O projeto “Olhares sobre a colaboradora” tem como objetivo trabalhar a relação da mulher com sua autoimagem e o resgate de sua história/ancestralidade. Proporcionando oficinas de criação de poesias, lambes e de fotografia, visa o resgate de auto estima, discutindo ainda temas como sexualidade e direitos da mulher.

RELEASE PROFISSIONAL

Uma mulher negra em movimento. Tem 39 anos, é poeta, fotógrafa, candomblecista e feminista, formada em Letras e pós graduada em Piscopedagogia. Nasceu em Santos, São Paulo, no bairro do Estuário, onde reside atualmente.

Ativista dos direitos humanos, iniciou sua militância como colaboradora da Casa de Cultura da Mulher Negra de Santos, fundada por Alzira Rufino.
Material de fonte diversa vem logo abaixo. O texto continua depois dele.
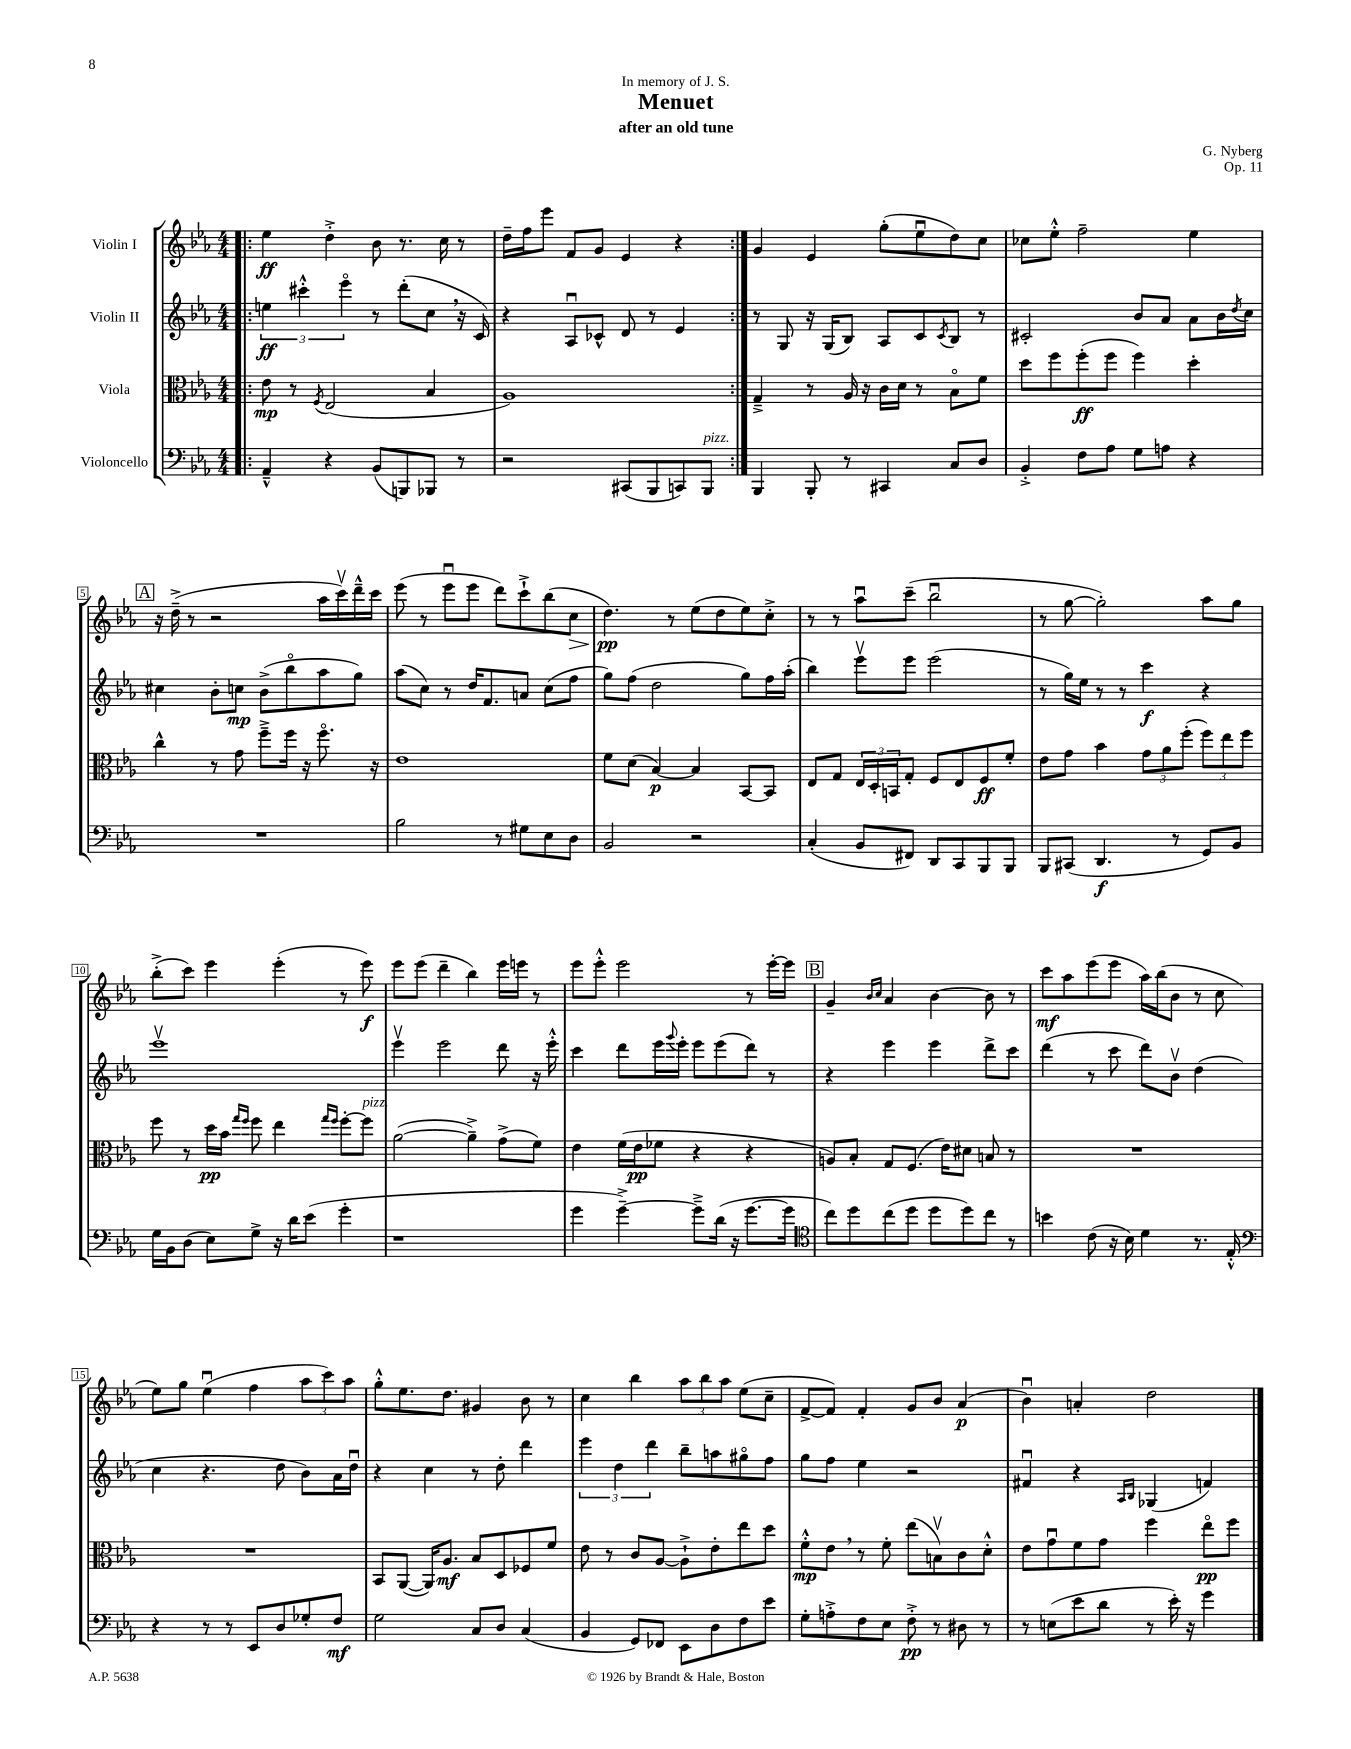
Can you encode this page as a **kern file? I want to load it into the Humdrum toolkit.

**kern	**kern	**kern	**kern
*staff4	*staff3	*staff2	*staff1
*clefF4	*clefC3	*clefG2	*clefG2
*k[b-e-a-]	*k[b-e-a-]	*k[b-e-a-]	*k[b-e-a-]
*M4/4	*M4/4	*M4/4	*M4/4
=!|:	=!|:	=!|:	=!|:
4AA-~^^/	8e-\	6ee\	4ee-\
.	8r	.	.
.	.	6ccc#'^^\	.
.	8qF/	.	.
4r	(2E-/	.	4dd'^\
.	.	6eee-o\	.
(8BB-/L	.	8r	8b-\
8BBB/)	.	(8ddd'\L	8.r
8BBB-/J	4B-/	8cc\J	.
.	.	.	16cc\
8r	.	16r	8r
.	.	16c/)	.
=	=	=	=
2r	1A-)	4r	16dd~\LL
.	.	.	16ff\J
.	.	.	8eee-\J
.	.	8A-u/L	8f/L
.	.	8c-^^/J	8g/J
(8CC#/L	.	8d/	4e-/
8BBB-/	.	8r	.
8CC/)	.	4e-/	4r
8BBB-/J	.	.	.
=:|!	=:|!	=:|!	=:|!
4BBB-/	4G~^/	8r	4g/
.	.	8G/	.
8BBB-'/	8r	16r	4e-/
.	.	(16G/LK	.
8r	16A-/	8B-/J)	.
.	16r	.	.
4CC#/	16c\LL	8A-/L	(8gg'\L
.	16d\JJ	.	.
.	8r	8c/	8ee-u\
.	.	8qc/	.
8C/L	8B-o\L	8B-/J	8dd\)
8D/J	8f\J	8r	8cc\J
=	=	=	=
4BB-'^/	8dd\L	2c#'/	8cc-\L
.	8ff\	.	8ee-'^^\J
8F\L	(8ff'\	.	2ff~\
8A-\J	8ff\J	.	.
8G\L	4ff\)	8b-/L	.
8A\J	.	8a-/J	.
4r	4dd'\	8a-\L	4ee-\
.	.	16b-\L	.
.	.	8qdd/	.
.	.	16cc\JJ	.
=	=	=	=
1r	4cc^^\	4cc#\	16r
.	.	.	(16dd~^\
.	.	.	8r
.	8r	8b-'\L	2r
.	8g\	8cc\J	.
.	8ff~^\L	(8b-^\L	.
.	16ff\Jk	8bb-o\	.
.	16r	.	.
.	8.ffo\	8aa-\	16aa-\LL
.	.	.	16cccv\)
.	.	8gg\J)	16ddd~^^\
.	16r	.	16ccc\JJ
=	=	=	=
2B-\	1e-	(8aa-\L	(8eee-\
.	.	8cc\J)	8r
.	.	8r	8eee-u\L
.	.	16dd/LK	8eee-\J
.	.	8.f/	.
8r	.	.	8ddd\L)
8G#\L	.	8a/J	8ccc`^\
8E-\	.	(8cc\L	(8bb-\
8D\J	.	8ff\J	8cc\J
=	=	=	=
2BB-/	8f\L	8gg\L)	4.dd\)
.	(8d\J	(8ff\J	.
.	[4B-/)	2dd\	.
.	.	.	8r
2r	4B-/]	.	(8ee-\L
.	.	.	8dd\
.	[8BB-/L	8gg\L)	8ee-\)
.	8BB-/]J	16ff\L	8cc'^\J
.	.	(16aa-'\JJ	.
=	=	=	=
(4C'/	8E-/L	4bb-\)	8r
.	8G/J	.	8r
8BB-/L	24E-/LL	8eee-v\L	8aa-u\L
.	24D'/	.	.
.	24BB/J	.	.
8FF#/J)	8G'/J	8eee-\J	(8ccc~\J
8DD/L	8F/L	(2eee-\	2bb-u\
8CC/	8E-/	.	.
8BBB-/	8F/	.	.
8BBB-/J	8f'/J	.	.
=	=	=	=
8BBB-/L	8e-\L	8r	8r
(8CC#/J	8g\J	16gg\LL)	[8gg\
.	.	16ee-\JJ	.
4.DD/	4b-\	8r	2gg'\])
.	.	8r	.
.	12g\L	4ccc\	.
.	12a-\	.	.
8r	.	.	.
.	(12ff'\J	.	.
8GG/L)	12ff\L)	4r	8aa-\L
.	12ee-\	.	.
8BB-/J	.	.	8gg\J
.	12ff\J	.	.
=	=	=	=
16G\LL	8ff\	1eee-v	(8bb-'^\L
16BB-\J	.	.	.
(8D\J	8r	.	8ccc\J)
8E-\L)	16dd\LL	.	4eee-\
.	16b-\JJ	.	.
.	16qqgg/LL	.	.
.	16qqff/JJ	.	.
8G^\J	8ff\	.	.
16r	4ee-\	.	(4eee-'\
16d\LK	.	.	.
(8e-\J	.	.	.
.	16qqgg/LL	.	.
.	16qqff/JJ	.	.
4g'\	[8ff'\L	.	8r
.	8ff\]J	.	8eee-\)
=	=	=	=
1r	([2a-\	4eee-v\	8eee-\L
.	.	.	(8eee-\J
.	.	2eee-\	4ddd~\
.	4a-~^\])	.	4bb-\)
.	(8g^\L	8ddd\	16eee-\LL
.	.	.	16eee\JJ
.	8f\J)	16r	8r
.	.	16eee-'^^\	.
=	=	=	=
4g\	4e-\	4ccc\	8eee-\L
.	.	.	8eee-'^^\J
[4g~^\)	(16f\LL	8ddd\L	2eee-\
.	16e-\J	.	.
.	8f-\J	16eee-\L	.
.	.	8qqggg/	.
.	.	16eee-'\JJ	.
8g~^\]L	4r	8eee-\L	.
(16d\Jk	.	(8eee-\	.
16r	.	.	.
[8.g\L	4r	8ddd\J)	8r
.	.	8r	[16eee-'\LL
16g\]Jk	.	.	16eee-\]JJ
=	=	=	=
*clefC4	*	*	*
8cc\L)	8A/L)	4r	4g~/
8dd\	8B-'/J	.	.
.	.	.	16qqb-/LL
.	.	.	16qqcc/JJ
(8cc\	8G/L	4eee-\	4a-/
8dd\J	(8.F/J	.	.
8dd\L	.	4eee-\	[4b-\
.	16e-\LK)	.	.
8dd\)	8d#\J	.	.
8cc\J	8B/	8ddd^\L	8b-\]
8r	8r	8ccc\J	8r
=	=	=	=
4b\	1r	(4ddd\	8ccc\L
.	.	.	8aa-\
(8c\	.	8r	(8eee-\
16r	.	8ccc\	8eee-\J
16B-\)	.	.	.
4d\	.	8ddd\L)	16aa-\LL)
.	.	.	(16bb-\J
.	.	8b-v\J	8b-\J
8.r	.	(4dd\	8r
.	.	.	8cc\
16E-'^^/	.	.	.
=	=	=	=
*clefF4	*	*	*
4r	1r	4cc\	8ee-\L)
.	.	.	8gg\J
8r	.	4.r	(4ee-u\
8r	.	.	.
8EE-/L	.	.	4ff\
8D/	.	8dd\	.
8G-'/	.	8b-\L)	12aa-\L
.	.	.	12ccc\)
8F/J	.	16a-\L	.
.	.	.	12aa-\J
.	.	16ddu\JJ	.
=	=	=	=
2G\	8BB-/L	4r	8gg'^^\L
.	([8AA-/J	.	8.ee-\
.	16AA-/]LK)	4cc\	.
.	8.A-/J	.	8.dd\J
8C/L	8B-/L	8r	4g#/
8D/J	8D/	8dd'\	.
(4C/	8F-/	4ddd\	8b-\
.	8f/J	.	8r
=	=	=	=
4BB-/	8e-\	6eee-\	4cc\
.	8r	.	.
.	.	6dd\	.
8GG/L)	8c/L	.	4bb-\
.	.	6ddd\	.
8FF-/J	[8A-/J	.	.
8EE-\L	8A-`^\]L	8bb-~\L	12aa-\L
.	.	.	12bb-\
8D\	8e-'\	8aa\	.
.	.	.	12aa-\J
8F\	8ee-\	8gg#o\	(8ee-\L
8e-\J	8dd\J	8ff\J	8cc~\J
=	=	=	=
8G'\L	8f'^^\L	8gg\L	[8f^/L
8A'^\	8e-\J	8ff\J	8f/]J)
8F\	8r	4ee-\	4f'/
8E-\J	8f'\	.	.
8F'^\	(8ee-\L	2r	8g/L
8r	8Bv\)	.	8b-/J
8D#\	8c\	.	(4a-/
8r	8d'^^\J	.	.
=	=	=	=
8r	8e-\L	4f#u/	4b-u\)
(8E\L	8gu\	.	.
8e-\	8f\	4r	4a'/
8d\J	8g\J	.	.
.	.	16qqA-/LL	.
.	.	16qqB-/JJ	.
8r	4ff\	(4G-/	2dd\
16e-'\)	.	.	.
16r	.	.	.
4g\	8ee-o\L	4f/)	.
.	8ff\J	.	.
==	==	==	==
*-	*-	*-	*-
Foi voluntária nos núcleos Educafro da Baixada Santista por sete anos ministrando aulas de literatura e redação e coordenando ações de enfrentamento ao racismo institucional.

Colaborou com a formação dos conselhos municipais de juventude das cidades de Santos e São Vicente, ocupando a cadeira de mulheres negras.

Educadora social, atuou em projetos sociais em comunidades da Baixada Santista, produzindo cultura e socializando conhecimento.

Atualmente dedica-se à produção literária, difundindo a escrita entre mulheres, produzido trabalhos de fotografia com foco na acessibilidade, em pessoas invisibilizadas e na identidade feminina. Tem se dedicado ao estudo sobre o “corpo invisível” na dança, por meio da performance ainda em construção intitulada “Tsumani”. Lançou recentemento o livro “Como domar um coração selvagem” pela Editora Fractal.